王憶欽知道眼下最好的處理方式便是保持沉默,什麼也不說,何況奚二孃自己也已經打算翻篇了。
只是她眸子裡的失望之色還叫王憶欽有些難過。
於是他又問,「那,那往後咱們還能一起喝酒聊天嗎?」
奚二孃的身子似是顫了顫,隨後眼簾低垂,「你是酒坊東家,薛家大郎,想喝酒還怕找不到人嗎?」
「能跟薛大郎喝酒的人不少,可願意聽王憶欽說話的卻不多。」
「薛小官人又在取笑我了。」
被人這麼三番兩次的戲弄奚二孃也有些微惱,但當她抬起頭來,看到對面那人的眼睛。
那眼裡有愧疚,有期盼……卻唯獨看不見欺騙。
奚二孃一時竟也有些分不清,那夜的王憶欽與今日的薛家大郎,究竟那個才是真正的他。
「你既然聽過有關我的那些流言,應當也知道我這次回家,路上出了些意外吧。

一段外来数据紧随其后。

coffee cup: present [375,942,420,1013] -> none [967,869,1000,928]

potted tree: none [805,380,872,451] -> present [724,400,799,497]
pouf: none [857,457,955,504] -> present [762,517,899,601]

」
王憶欽還是決定坦白,他指了指自己的胸口,「我這裡被人刺了一槍,雖然僥倖保住了性命,但忘掉了許多事情,不過卻也意外的回憶起前世來。」
奚二孃想說這話也太離奇了,簡直就像在哄小孩子一樣。
然而她又覺得若真是如此,倒是能解釋了那夜的長談。最主要的是經過這幾日的接觸,她覺得王憶欽並不像傳聞中那麼壞。
如果他真是個貪食好色的紈絝子弟,是絕無可能老老實實在酒坊舂了這麼些天稻米的。
而且平日裡一閒下來,王憶欽還會主動向她請教釀酒方面的知識,可見其人也頗為勤奮好學。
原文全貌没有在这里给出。